PROBLEM STATEMENT
Which lines of the data below contain the word "Ndao"? Return every such line in full, matching case exactly.

● ● ● ● ●

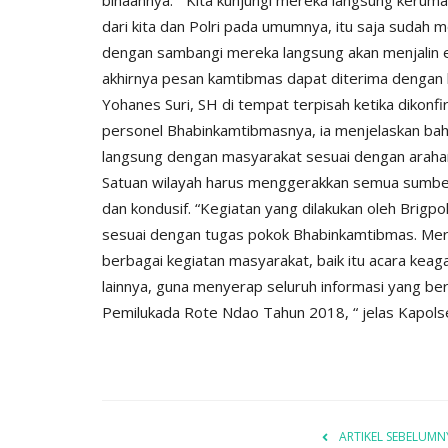
dari kita dan Polri pada umumnya, itu saja sudah m
sonel Polsek
Ketua Umum Bhayangkari Ny. Ju
dengan sambangi mereka langsung akan menjalin 
naan...
Sigit Prabowo Memberikan...
akhirnya pesan kamtibmas dapat diterima dengan ba
25
650
Humas Polres Rote Ndao
Jul 29, 2023
793
Yohanes Suri, SH di tempat terpisah ketika dikonfi
personel Bhabinkamtibmasnya, ia menjelaskan bah
langsung dengan masyarakat sesuai dengan araha
Satuan wilayah harus menggerakkan semua sumbe
dan kondusif. “Kegiatan yang dilakukan oleh Brigpo
sesuai dengan tugas pokok Bhabinkamtibmas. Mere
berbagai kegiatan masyarakat, baik itu acara keaga
lainnya, guna menyerap seluruh informasi yang b
Pemilukada Rote Ndao Tahun 2018, “ jelas Kapols
ARTIKEL SEBELUMN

● ● ● ● ●

EXERCISE ANSWER
Humas Polres Rote Ndao
Pemilukada Rote Ndao Tahun 2018, “ jelas Kapols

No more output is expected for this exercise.